THE PROBLEM => Tally how many lines in this material contain the word "butt", and reply only with the count.
[DATASET EXCERPTS]
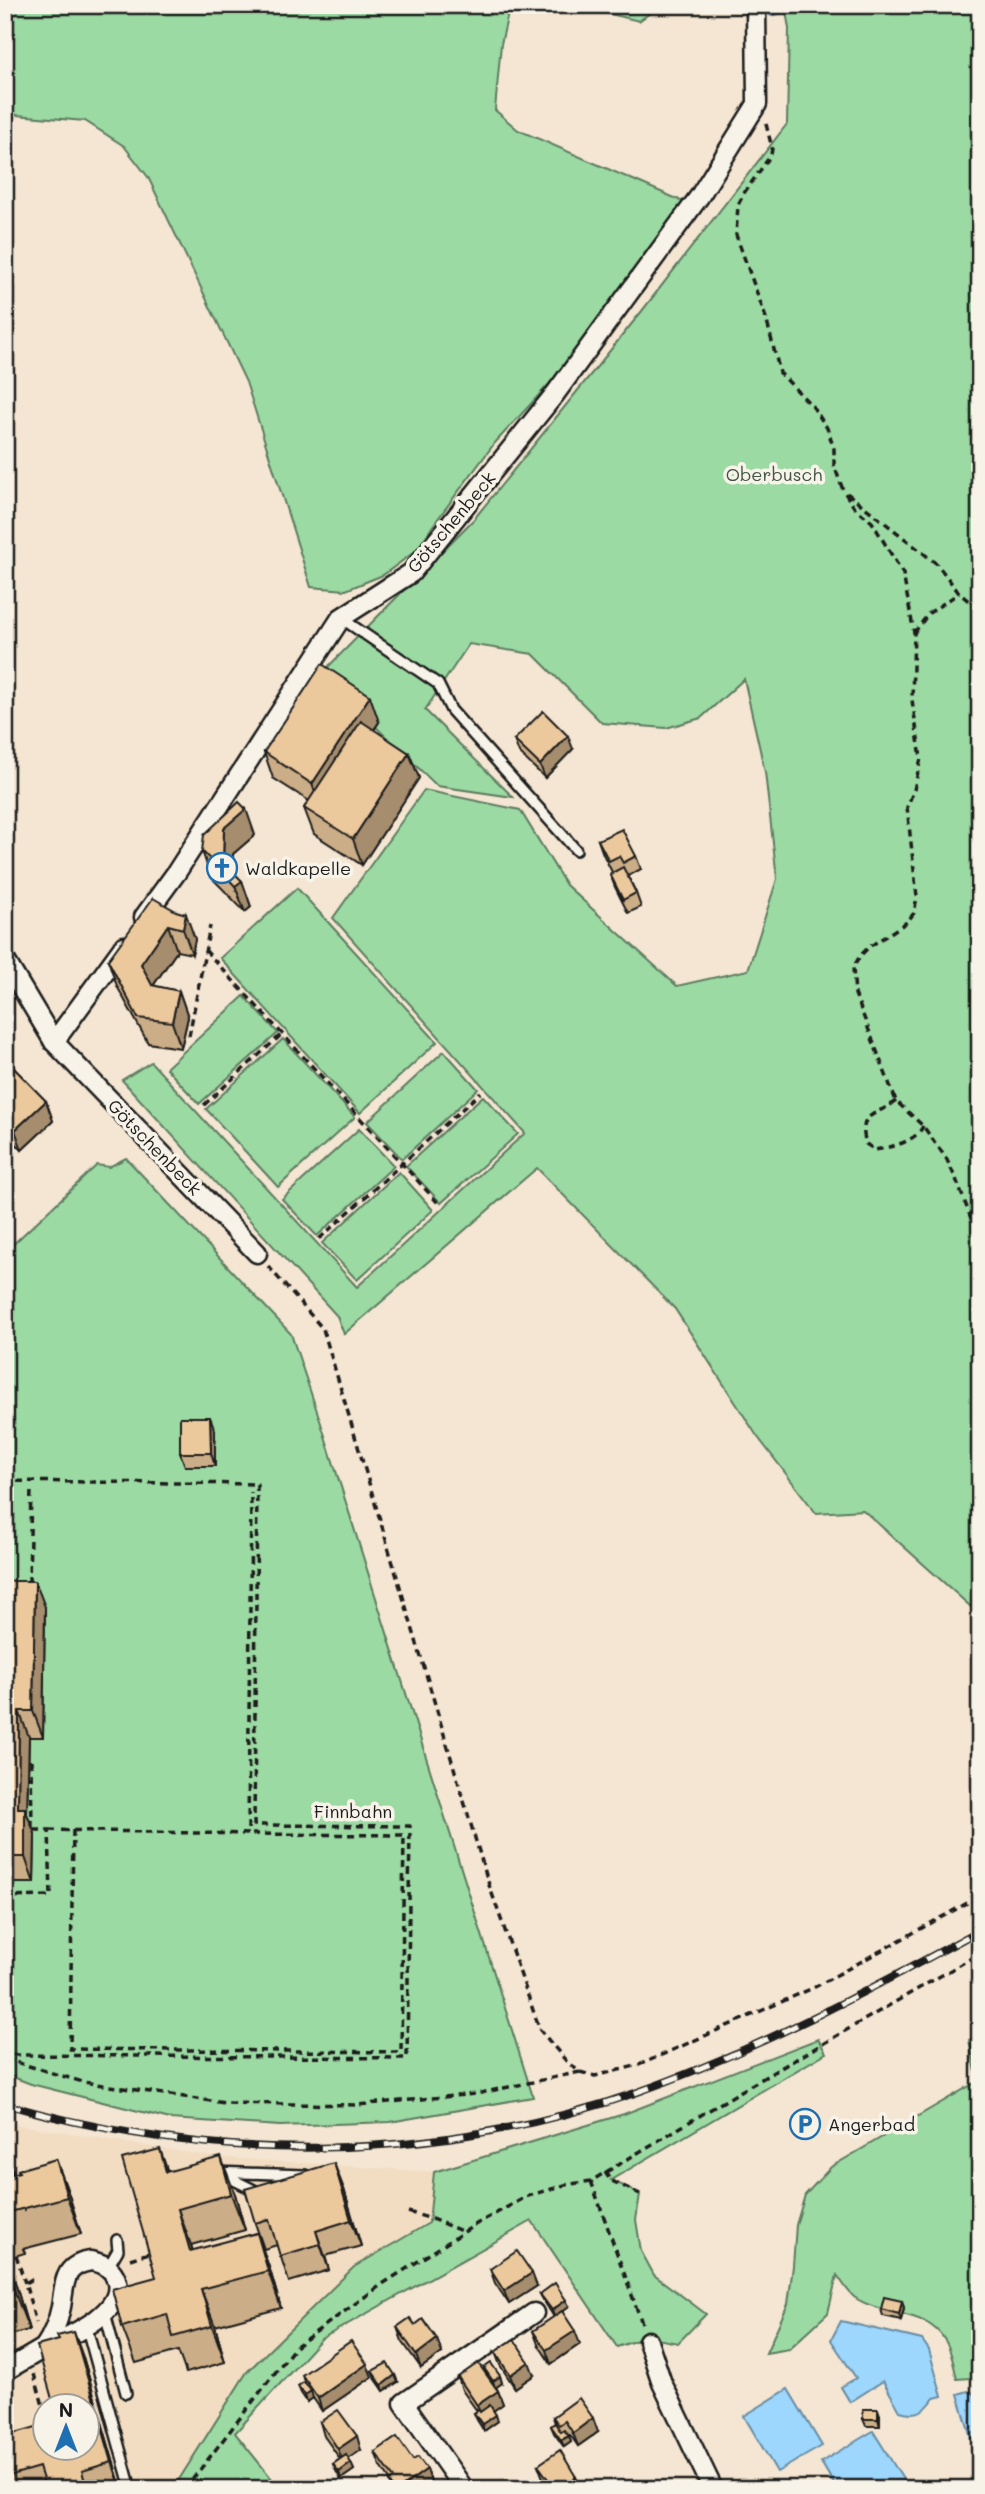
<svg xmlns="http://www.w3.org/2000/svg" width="985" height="2494" viewBox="0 0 985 2494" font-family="Mali,sans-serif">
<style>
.built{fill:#f2ddc2;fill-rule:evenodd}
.green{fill:#9cdaa3;stroke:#5c7b60;stroke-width:2}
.water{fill:#9dd7fd;stroke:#698ca3;stroke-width:2}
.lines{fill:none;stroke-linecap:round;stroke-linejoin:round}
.stream{stroke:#698ca3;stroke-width:6}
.lane-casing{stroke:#1c1c1c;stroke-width:14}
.street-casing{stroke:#1c1c1c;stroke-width:23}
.path{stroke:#1c1c1c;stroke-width:3.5;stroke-dasharray:7 5;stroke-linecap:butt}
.lane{stroke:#f7f3e8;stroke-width:9}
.street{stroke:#f7f3e8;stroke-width:18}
.rail-casing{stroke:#1c1c1c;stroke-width:8}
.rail{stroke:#f7f3e8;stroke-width:5;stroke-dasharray:16;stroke-linecap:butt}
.wall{fill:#cbad87;stroke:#1c1c1c;stroke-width:2}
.shaded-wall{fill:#a58d6e;stroke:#1c1c1c;stroke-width:2}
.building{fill:#ecc99d;stroke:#1c1c1c;stroke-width:2}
.labels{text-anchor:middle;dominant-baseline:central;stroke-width:7;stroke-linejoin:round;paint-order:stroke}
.park-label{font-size:18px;fill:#425544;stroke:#f7f3e8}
.street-label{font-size:18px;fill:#1c1c1c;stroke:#f7f3e8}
.poi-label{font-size:18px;fill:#1c1c1c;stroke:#f7f3e8;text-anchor:start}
</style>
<rect width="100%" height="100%" fill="#f4e6d2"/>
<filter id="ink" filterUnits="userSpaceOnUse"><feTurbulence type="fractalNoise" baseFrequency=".0143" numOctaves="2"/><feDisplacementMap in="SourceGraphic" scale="14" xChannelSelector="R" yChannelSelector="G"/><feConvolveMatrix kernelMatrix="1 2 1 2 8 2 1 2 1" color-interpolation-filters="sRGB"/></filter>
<g filter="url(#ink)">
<path class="built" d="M5,2121L14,2124L214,2157L434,2172L429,2223L354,2267L247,2372L173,2489H5ZM46,2406H88V2448H46Z"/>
<g class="green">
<polygon points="5,5 510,5 501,44 495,110 518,130 684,202 583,347 494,444 434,524 417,550 383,575 346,590 311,587 246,382 148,177 124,146 85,121 5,114"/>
<polygon points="573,5 661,5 639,21"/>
<polygon points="785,5 980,5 980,1615 863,1510 816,1513 757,1436 675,1309 537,1168 344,1334 337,1316 122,1080 151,1062 357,1287 525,1133 333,918 424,790 520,810 566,885 677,986 748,970 777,879 765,772 744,679 701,718 666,728 602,723 533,654 469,644 425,710 513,797 437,786 321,674 474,519 642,311 787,124 789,29"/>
<polygon points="297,888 437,1042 360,1113 220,958"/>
<polygon points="244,996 278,1033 199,1104 166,1068"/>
<polygon points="283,1039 355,1117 278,1187 206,1109"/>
<polygon points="444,1051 478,1089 402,1159 367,1122"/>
<polygon points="483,1096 518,1134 441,1203 406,1166"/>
<polygon points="359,1129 394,1166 317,1236 282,1199"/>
<polygon points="126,1158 291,1334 319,1417 533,2097 390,2122 280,2126 170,2119 31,2084 5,2074 5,1252 97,1165 109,1167"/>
<polygon points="399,1172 433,1210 357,1280 322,1243"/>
<path d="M980,2034V2383L970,2378L957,2379C954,2367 952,2352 946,2342C928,2308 882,2317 854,2297C848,2292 842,2282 837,2275L828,2313L789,2349L766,2353L788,2304L793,2266L796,2225L805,2195L831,2167L978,2081L969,2040Z"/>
<polygon points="818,2039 826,2053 611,2180 640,2194 636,2220 641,2251 654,2275 706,2314 678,2343 646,2337 617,2347 532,2221 321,2339 235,2433 280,2489 173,2489 247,2372 354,2267 429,2223 434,2172 624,2114"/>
</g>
<g class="water">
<path d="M841,2321L922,2340L929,2350L942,2396L934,2398C925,2412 916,2416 900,2411L883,2381L850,2402L841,2387L856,2378L831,2340Z"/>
<polygon points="788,2389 822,2446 777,2472 744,2416"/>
<polygon points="968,2391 980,2397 980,2442 973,2444 958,2394"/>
<polygon points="873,2431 909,2489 837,2489 821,2462"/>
</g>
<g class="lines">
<polyline class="stream" points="772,14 798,5"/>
<g class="lane-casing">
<g id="lane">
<polyline points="341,618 438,684 451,710 576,850"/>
<polyline points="215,2172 305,2175"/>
<polyline points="224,2175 258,2192"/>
<polyline points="108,2267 118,2250 117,2240"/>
<polyline points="105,2313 126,2393"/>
<polyline points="86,2325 131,2489"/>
</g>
</g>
<g class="street-casing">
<g id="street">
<polyline points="144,917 176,873 341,618 411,573 555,394 699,197 757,104 756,5"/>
<polyline points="5,960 54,1042 257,1253"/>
<polyline points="54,1042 124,946"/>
<path d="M91,2261C102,2263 112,2267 116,2279C128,2312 67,2337 44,2348C53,2335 58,2322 61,2307C65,2284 62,2265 91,2261Z"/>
<polyline points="648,2341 662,2383 713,2489"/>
<polyline points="5,2371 44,2348"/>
<polyline points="464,2489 404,2403 534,2313"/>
</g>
</g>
<g class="path">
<polyline points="766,124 772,148 771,155 744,193 738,205 736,235 766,318 780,373 813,407 827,428 834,449 834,465 843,490 854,507 872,522 903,574 914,633 912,700 921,758 914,790 907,807 917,897 914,913 907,922 869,947 860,956 853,968 855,994 896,1101 923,1126 946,1158 956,1179 980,1242"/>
<polyline points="847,493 937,564 959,593 980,610"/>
<polyline points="914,633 929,613 959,593"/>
<polyline points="205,950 440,1205"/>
<polyline points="189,1036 210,926"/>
<path d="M896,1101C876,1116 857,1112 866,1144L875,1150C891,1147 916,1142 923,1126"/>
<polyline points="204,1105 282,1034"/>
<polyline points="319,1239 481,1092"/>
<polyline points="268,1266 323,1329 489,1885 540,2030 567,2062 580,2072 595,2076 639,2065 815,1987 980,1896"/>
<polyline points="5,1481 257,1484 254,1825 410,1826 407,2058 16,2055 5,2050"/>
<polyline points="29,1583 31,1488"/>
<polyline points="49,1830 248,1834 251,1492"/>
<polyline points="73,1830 70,2049 401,2052 404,1835 248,1834"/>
<polyline points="5,1897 51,1896 49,1830 32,1830 31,1760"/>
<polyline points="5,2059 83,2082 225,2103 357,2105 476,2094 580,2072"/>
<polyline points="605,2172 610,2180 640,2194"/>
<polyline points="591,2181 643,2326"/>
<polyline points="408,2212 432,2219 464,2232"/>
<polyline points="16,2255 25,2283"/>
<polyline points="130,2259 152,2252"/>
<polyline points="32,2279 25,2283 36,2323"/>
<polyline points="34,2374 46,2416"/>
<polyline points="185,2489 295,2347 384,2283 478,2223 528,2196 565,2185 591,2181 746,2088 980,1953"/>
</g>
<use href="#lane" class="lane"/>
<use href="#street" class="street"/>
<g class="rail-casing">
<path id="rail" d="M5,2104C213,2164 430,2164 635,2093C755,2051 868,1991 980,1930"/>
</g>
<use href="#rail" class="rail"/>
</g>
<g class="wall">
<polygon points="379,722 374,730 409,753 419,778 362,865 314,834 304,808 309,801 273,778 264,752"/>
<polygon points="514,740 573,749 545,778 519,753"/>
<polygon points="255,835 233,854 233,872 242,881 251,907 245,912 211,877 202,851"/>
<polygon points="598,840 636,856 641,869 628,876 636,893 641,907 628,913 615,887 610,874 612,872 603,854"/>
<polygon points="176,911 195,939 192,954 177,951 153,986 179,991 188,1017 181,1048 148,1043 117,986 108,960"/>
<polygon points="5,1059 46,1101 53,1121 22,1150 5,1132"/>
<polygon points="215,1430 215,1466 185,1466 180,1453"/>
<polygon points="5,1581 45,1607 43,1737 29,1737 27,1814 35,1834 34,1883 5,1883"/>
<polygon points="5,2143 14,2174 56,2159 69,2195 81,2234 23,2249 25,2253 8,2258 29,2330 5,2336"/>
<polygon points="160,2149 168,2172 235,2194 245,2230 191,2245 193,2251 257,2233 270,2270 281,2308 215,2326 225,2362 186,2373 178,2351 136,2363 122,2327 156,2277"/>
<polygon points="344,2189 361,2246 325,2256 329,2270 289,2282 277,2245 264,2249 255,2223"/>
<polygon points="490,2269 537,2286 509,2304 495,2283"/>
<polygon points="540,2294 569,2306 555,2316 580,2344 551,2364 538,2344 533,2331 554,2317 543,2300"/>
<polygon points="902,2301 904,2308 901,2320 883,2316 881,2309"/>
<polygon points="415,2325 442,2353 421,2368 402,2341 397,2327"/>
<polygon points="495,2352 534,2375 515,2388 500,2365"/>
<polygon points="83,2357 121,2488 117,2489 5,2489 5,2436 88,2448"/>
<polygon points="484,2368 500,2376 502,2383 496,2387 498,2391 503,2404 493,2411 498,2421 484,2431 477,2420 474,2413 477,2411 462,2390 458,2377 487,2374"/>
<polygon points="372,2371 398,2382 384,2391 375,2378"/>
<polygon points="302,2375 372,2377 322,2411 313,2398 307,2402 301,2393 298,2386 304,2382"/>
<polygon points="880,2415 880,2426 866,2426 863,2419"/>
<polygon points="553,2417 598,2432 578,2446 570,2435 568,2435 571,2442 564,2447 554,2433 551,2426 555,2423"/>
<polygon points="320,2422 361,2450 348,2459 354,2470 341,2479 336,2471 333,2464 340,2459 324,2436"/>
<polygon points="375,2452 413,2460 427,2469 431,2482 422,2489 392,2489 389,2481 390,2480 380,2465"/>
<polygon points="538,2465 576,2477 580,2489 551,2489 543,2478"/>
</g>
<g class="shaded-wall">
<polygon points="370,696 379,722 321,809 312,784"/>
<polygon points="568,736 573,749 545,778 540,765"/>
<polygon points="409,753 419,778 362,865 353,839"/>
<polygon points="246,809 255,835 233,854 233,883 223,861 224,828"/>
<polygon points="242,881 251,907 245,912 235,886"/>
<polygon points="186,914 195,939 192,954 183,929"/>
<polygon points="168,925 177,951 150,990 141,964"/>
<polygon points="179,991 188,1017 181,1048 172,1022"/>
<polygon points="46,1101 53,1121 22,1150 15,1130"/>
<polygon points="210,1417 215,1430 215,1466 211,1453"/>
<polygon points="35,1581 45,1607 43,1737 33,1711"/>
<polygon points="19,1711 29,1737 27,1814 35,1834 34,1883 25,1857 18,1808"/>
<polygon points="5,2143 25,2211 12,2174 5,2151"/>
<polygon points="221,2157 235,2194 245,2230 231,2194"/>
<polygon points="56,2159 69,2195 81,2234 67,2197"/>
<polygon points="334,2163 344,2189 361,2246 351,2220"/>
<polygon points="178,2209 191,2245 204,2288 190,2251"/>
<polygon points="316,2231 325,2256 329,2270 320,2244"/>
<polygon points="257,2233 270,2270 281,2308 268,2271"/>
<polygon points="5,2251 8,2258 29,2330 15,2293 5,2258"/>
<polygon points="532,2273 537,2286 509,2304 504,2291"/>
<polygon points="201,2289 215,2326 225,2362 212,2326"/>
<polygon points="566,2300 569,2306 554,2317 552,2310"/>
<polygon points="902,2301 904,2308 901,2320 899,2314"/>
<polygon points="575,2331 580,2344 551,2364 546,2350"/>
<polygon points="74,2332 83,2357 121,2488 112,2462"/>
<polygon points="437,2339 442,2353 421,2368 416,2355"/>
<polygon points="529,2362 534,2375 515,2388 510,2375"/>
<polygon points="367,2364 372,2377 322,2411 318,2398"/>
<polygon points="395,2375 398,2382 384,2391 382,2385"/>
<polygon points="500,2376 502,2383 495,2388 493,2381"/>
<polygon points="311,2391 313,2398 307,2402 305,2395"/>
<polygon points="498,2391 503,2404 482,2419 477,2405"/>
<polygon points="878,2409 880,2415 880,2426 878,2419"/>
<polygon points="496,2415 498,2421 484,2431 482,2424"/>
<polygon points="593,2418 598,2432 578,2446 573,2433"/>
<polygon points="357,2436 361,2450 343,2462 338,2449"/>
<polygon points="569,2436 571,2442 564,2447 561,2440"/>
<polygon points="351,2463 354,2470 341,2479 339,2472"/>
<polygon points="427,2469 431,2482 422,2489 399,2489"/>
<polygon points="576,2477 580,2489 559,2489"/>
</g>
<g class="building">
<polygon points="322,664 370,696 312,784 264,752"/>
<polygon points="543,711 568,736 540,765 514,740"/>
<polygon points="361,721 409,753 353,839 304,808"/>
<polygon points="239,802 246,809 224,828 223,861 242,881 235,886 202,851 204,835"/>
<polygon points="622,829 636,856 623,863 619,856 609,861 598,840"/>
<polygon points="623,867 636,893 623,900 610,874"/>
<polygon points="153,898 176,911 186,914 183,929 168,925 141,964 152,985 179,991 172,1022 138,1018 108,960"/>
<polygon points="5,1059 46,1101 15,1130 5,1120"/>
<polygon points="180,1417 210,1417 211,1453 180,1453"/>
<polygon points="5,1581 35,1581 33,1711 19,1711 18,1808 25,1808 25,1857 5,1857"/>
<polygon points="160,2149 166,2172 221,2157 231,2194 178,2209 190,2251 257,2233 268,2271 201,2289 212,2326 173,2337 167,2314 122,2327 112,2289 156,2277 122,2159"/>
<polygon points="5,2151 12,2174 19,2172 18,2170 56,2159 67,2197 10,2212 11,2216 5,2218"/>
<polygon points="334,2163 351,2220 316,2231 320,2244 280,2256 269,2219 255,2223 245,2189"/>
<polygon points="517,2251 532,2273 504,2291 490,2269"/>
<polygon points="5,2258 15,2293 5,2296"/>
<polygon points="555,2283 566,2300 552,2310 540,2294"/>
<polygon points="884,2297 902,2301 899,2314 881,2309"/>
<polygon points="562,2311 575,2331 546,2350 533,2331"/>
<polygon points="410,2318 415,2325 423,2319 437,2339 416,2355 397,2327"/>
<polygon points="74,2332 112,2462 82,2471 87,2489 46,2489 39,2467 5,2477 5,2436 46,2424 46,2448 88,2448 88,2406 54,2406 37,2346 59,2340 57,2336"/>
<polygon points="514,2339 529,2362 510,2375 495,2352"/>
<polygon points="351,2341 367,2364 318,2398 302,2375"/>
<polygon points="387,2363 395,2375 382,2385 372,2371"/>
<polygon points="478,2363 498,2391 477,2405 458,2377"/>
<polygon points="491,2363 500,2376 493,2381 484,2368"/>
<polygon points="304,2382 311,2391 305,2395 298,2386"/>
<polygon points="579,2398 593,2418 573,2433 565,2421 559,2425 553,2417"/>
<polygon points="490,2405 496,2415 482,2424 474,2413 479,2410 480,2412"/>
<rect x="863" y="2409" width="15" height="10"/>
<polygon points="338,2410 357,2436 338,2449 320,2422"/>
<polygon points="555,2423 561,2432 564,2430 569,2436 561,2440 551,2426"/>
<polygon points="397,2437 413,2460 418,2457 427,2469 399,2489 394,2489 389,2481 394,2478 375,2452"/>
<polygon points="560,2450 576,2477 559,2489 555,2489 538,2465"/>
<polygon points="346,2455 351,2463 339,2472 333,2464"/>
</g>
</g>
<defs>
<g id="church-ring" transform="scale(1.575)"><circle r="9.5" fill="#f7f3e8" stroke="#1f6fb2" stroke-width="1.5"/><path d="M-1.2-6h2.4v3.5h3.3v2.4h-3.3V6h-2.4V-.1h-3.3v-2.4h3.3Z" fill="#1f6fb2"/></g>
<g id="parking-ring" transform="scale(1.575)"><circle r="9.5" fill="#f7f3e8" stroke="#1f6fb2" stroke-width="1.5"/><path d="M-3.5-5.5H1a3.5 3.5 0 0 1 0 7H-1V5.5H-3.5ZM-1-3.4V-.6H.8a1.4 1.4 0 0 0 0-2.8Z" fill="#1f6fb2"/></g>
</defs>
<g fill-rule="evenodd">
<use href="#church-ring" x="222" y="868"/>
<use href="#parking-ring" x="805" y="2124"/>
</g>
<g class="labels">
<g class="park-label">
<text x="774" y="474">Oberbusch</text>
</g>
<g class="street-label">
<text transform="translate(451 522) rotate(-50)">Götschenbeck</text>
<text transform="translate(155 1147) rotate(46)">Götschenbeck</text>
<text x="353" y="1811">Finnbahn</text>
</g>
<g class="poi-label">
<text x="245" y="868">Waldkapelle</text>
<text x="828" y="2124">Angerbad</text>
</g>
</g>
<rect width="985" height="2494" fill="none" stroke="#f7f3e8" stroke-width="28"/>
<rect x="14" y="14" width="957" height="2466" fill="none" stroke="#1c1c1c" stroke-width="2.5" filter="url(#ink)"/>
<g transform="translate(66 2427)"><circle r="33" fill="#f7f3e8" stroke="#9f9d96" stroke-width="2"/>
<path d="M0-5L12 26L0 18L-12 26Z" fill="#1f6fb2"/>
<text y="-10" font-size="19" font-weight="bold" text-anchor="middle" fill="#1c1c1c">N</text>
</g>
</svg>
[/DATASET EXCERPTS]
RESPONSE TO THIS EXERCISE => 2